Opening
What is “the same”?
This seemingly simple question is full of traps in computer systems. In April 2025, Linus Torvalds sent a scathing email to the Linux kernel mailing list regarding the case-folding feature of bcachefs1. His core argument can be summarized in one sentence: filenames should just be a string of bytes, and the filesystem should not attempt to “understand” them.
This is not merely a matter of technical preference. When we begin to assign semantics to filenames—such as letting the system understand that ‘A’ and ‘a’ are the same, or that ‘é’ and ‘e+´’ are the same—we open a Pandora’s box.
Let’s further understand the essence of this problem.
The Essence of Filenames: Identifiers or Names?
In a library, every book has two ways of being identified: the title and the call number. The title has semantics; it tells you what the book is about. The call number is opaque; it is simply a unique identifier used to locate the book on the shelf.
The designers of Unix chose the “call number” model.
In Unix design philosophy, a filename is an opaque sequence of bytes. The kernel’s responsibility is simple: map this byte sequence to an inode (index node). As stated in O’Reilly’s “Understanding the Linux Kernel”: “A Unix file is an information container structured as a sequence of bytes; the kernel does not interpret the contents of a file.”2 This “non-interpretation” philosophy applies equally to filenames.
What is the underlying reason for this design choice?
Simplicity brings predictability. When filenames are just byte sequences, the system’s behavior is completely deterministic: two filenames are identical if and only if their byte sequences are exactly the same. There is no ambiguity, no special cases, and no cultural dependency.
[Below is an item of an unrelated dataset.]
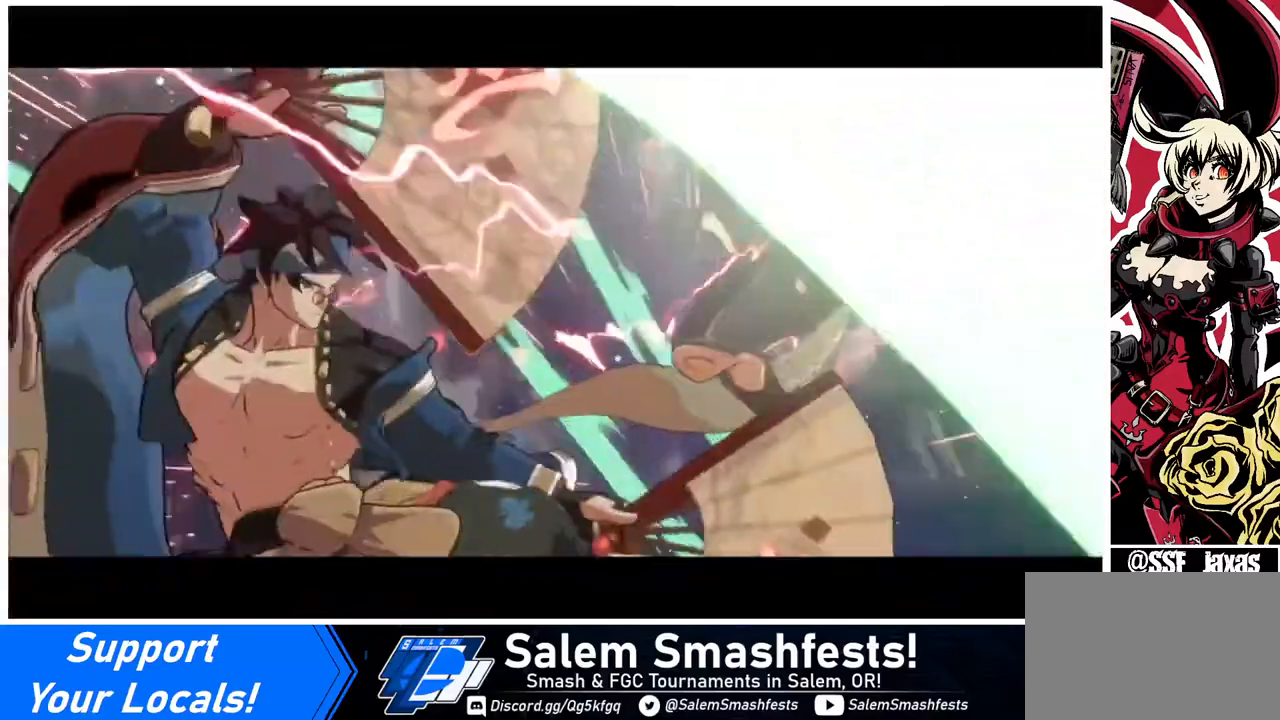
{"buttons": [], "events": []}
The VFS (Virtual File System) layer resolves pathnames to inodes via the dentry cache, but this process is pure byte matching3.
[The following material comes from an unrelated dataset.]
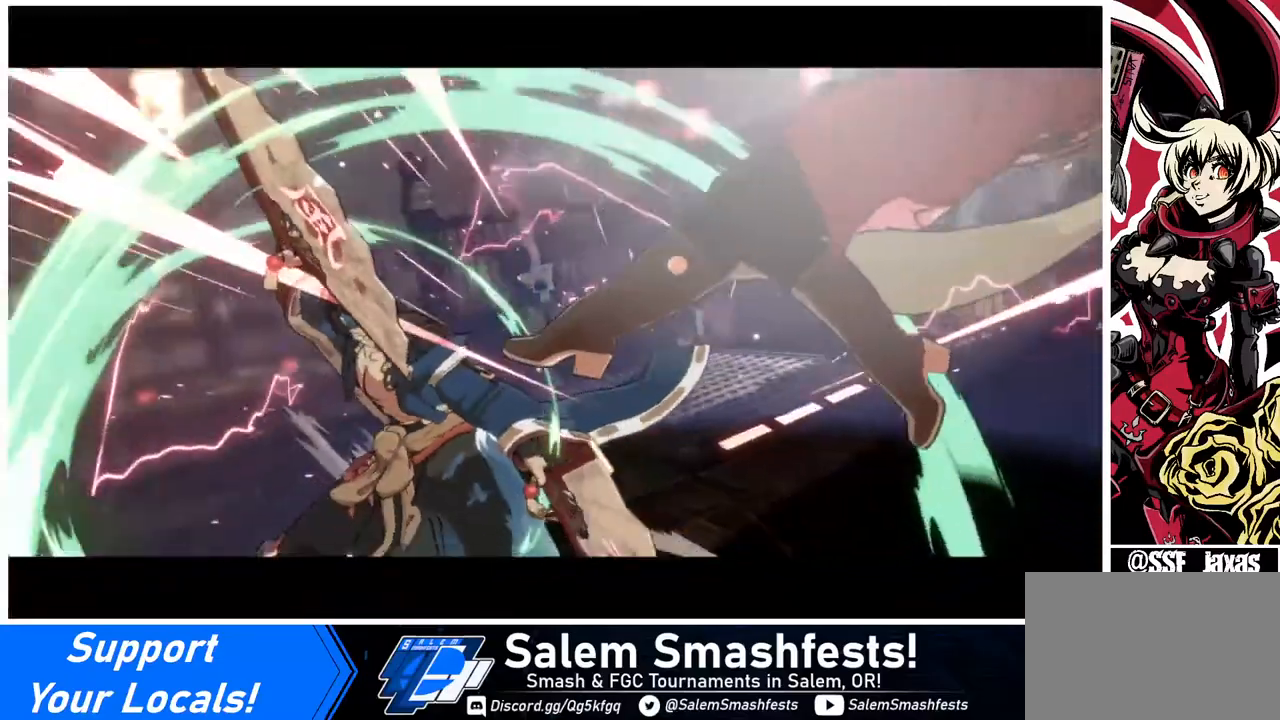
{"buttons": [], "events": []}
But macOS chose a different path.
Equivalence Relations: When Sameness Becomes Complex
In mathematics, an equivalence relation is a relation that satisfies three properties: reflexivity (a ~ a), symmetry (if a ~ b, then b ~ a), and transitivity (if a ~ b and b ~ c, then a ~ c). When we say something is case-insensitive, we are actually defining an equivalence relation: A ~ a, B ~ b, and so on.
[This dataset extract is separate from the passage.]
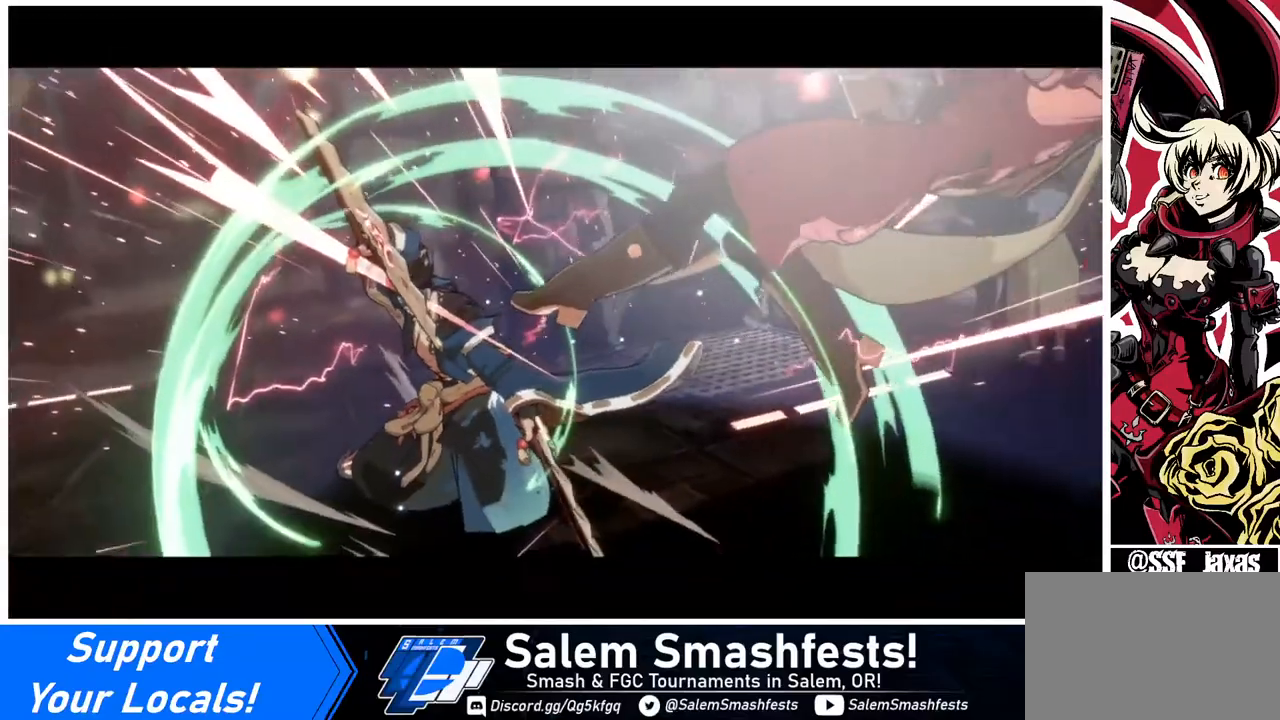
{"buttons": [], "events": []}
This seems simple, doesn’t it?
The problem is: who defines this equivalence relation? Different systems may have different definitions.
In English, the uppercase of ‘i’ is ‘I’; this seems obvious. But Turkish has four different ‘i’s:
| Form | Dotted | Dotless |
|---|---|---|
| Uppercase | İ (U+0130) | I (U+0049) |
| Lowercase | i (U+0069) | ı (U+0131) |
In Turkish, the uppercase of ‘i’ is ‘İ’ (uppercase I with a dot), and the lowercase of ‘I’ is ‘ı’ (lowercase i without a dot)4. This means that if a security check uses English rules to convert FILE to lowercase and gets file, while the filesystem uses Turkish rules and gets fıle, these two strings will not match—even though they “should” be the same filename.
WARNING
This is not a theoretical issue. Jeff Atwood documented a real-world case on the Coding Horror blog: when an application runs under a Turkish locale, converting the string INTEGER to lowercase results in ınteger instead of integer, causing the program logic to fail completely5.
This reveals a profound problem: case conversion is not a universal, culture-independent operation. When we implement case-insensitivity at the filesystem level, we must choose a specific set of rules—and that choice may be inconsistent with the rules used by user-space programs.
Unicode Normalization: A Deeper Rabbit Hole
If case-insensitivity is complex enough, Unicode normalization pushes the problem into another dimension.
Let’s start with a simple question: Is ‘é’ one character or two?
In Unicode, the answer is “both.” ‘é’ can be represented by a single code point U+00E9 (LATIN SMALL LETTER E WITH ACUTE), or by two code points U+0065 (LATIN SMALL LETTER E) + U+0301 (COMBINING ACUTE ACCENT). These two representations are visually identical but completely different at the byte level:
Precomposed form (NFC): C3 A9 -> éDecomposed form (NFD): 65 CC 81 -> e + ́ → éThe Unicode standard defines four normalization forms: NFC, NFD, NFKC, and NFKD6. NFC tends to use precomposed characters, while NFD tends to decompose characters into base characters plus combining marks.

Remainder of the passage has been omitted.